Things have changed in my life. My daughter and her husband, and their two little boys may be moving to the other side of the country. My youngest is joining the service. I'm not sure where he will be sent, after Boot camp.
I will be alone, but not really, because God will be with me, and has promised to lead and guide me until I am someday with him, in heaven.
I glanced again in the mirror. Was it only five years ago, where some had said that I looked like I was sixteen? My face is rounder. "It makes your face look even younger", some said. And yet I stubbornly want to feel young and lean again and will continue to work toward that, now that I can finally use the treadmill again. The idea that I seem younger is comical, to me. I have been through so much. I was sick last year, and couldn't exercise. It turned out to be my heart.
I could have died, but I wasn't afraid. I knew that if anything happened to me, I would be safe in the arms of God, and I would see my son again. It would seem like a very short time before I would be reunited with everyone I have loved.
No, I'm not a child. I'm not a teenager, and I sort of roll my eyes in thinking how "old" I sometimes feel. I remember how one young man expressed shock when he learned my true age. Then he said, "Why don't you seem surprised, but what I said?" I smiled and said, "I've been hearing it all of my life." "Besides", I thought, "I know who I am."

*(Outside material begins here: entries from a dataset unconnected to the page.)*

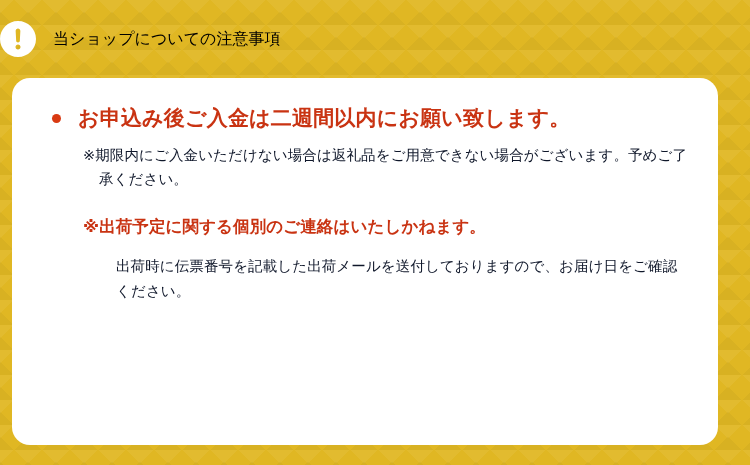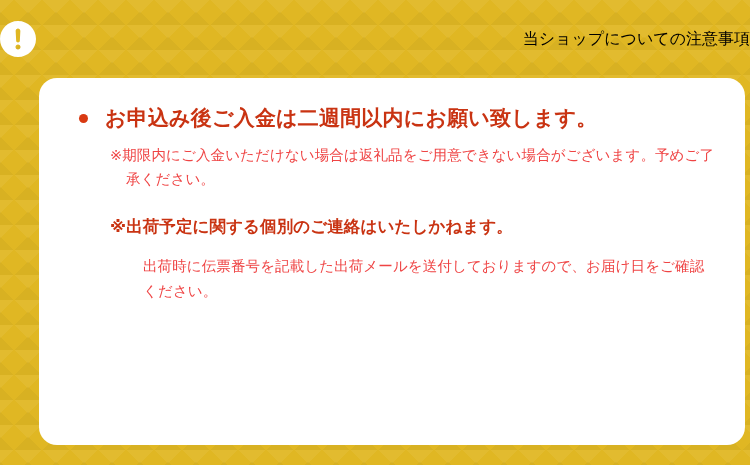--- a/index.html
+++ b/index.html
@@ -28,35 +28,35 @@
 
   
   #header {
     position: absolute;
     left: 0;
     top: 0;
     width: 750px;
     height: 78px;
     display: flex;
     align-items: center;
-    justify-content: space-between;
+    justify-content: flex-start;
     gap: 17px;
   }
 
   .alert-icon {
     width: 36px;
     height: 36px;
     flex: 0 0 auto;
     display: block;
   }
 
   
   #card {
     position: absolute;
-    left: 39px;
+    left: 12px;
     top: 78px;
     width: 706px;
     height: 367px;
     background: #ffffff;
     border-radius: 18px;
     box-sizing: border-box;
     padding: 24px 26px 12px 26px;
     overflow: hidden;
   }
 
@@ -85,21 +85,21 @@
 
   .heading-text {
     color: #c93312;
     font-size: 21px;
     font-weight: bold;
     line-height: 1.5;
     letter-spacing: 0.2px;
   }
 
   .note {
-    color: #ef4444;
+    color: #0f172a;
     font-size: 14.5px;
     line-height: 1.72;
     margin-top: 9px;
     padding-left: 61px;
     text-indent: -16px;
     letter-spacing: 0.1px;
   }
 
   .note.red {
     color: #c93312;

Age is relative, I guess. I remember an elderly lady telling me that how we feel when we are younger, we will always feel. Perhaps that's why I have a fondness in my heart for my former boyfriend, or why my memories of my family when I was younger and then the memories of my children are so clear.
We carry the ones we love in our hearts, and sometimes we may go back, in our minds, but as Scarlett O'Hara once said, "Tomorrow is another day."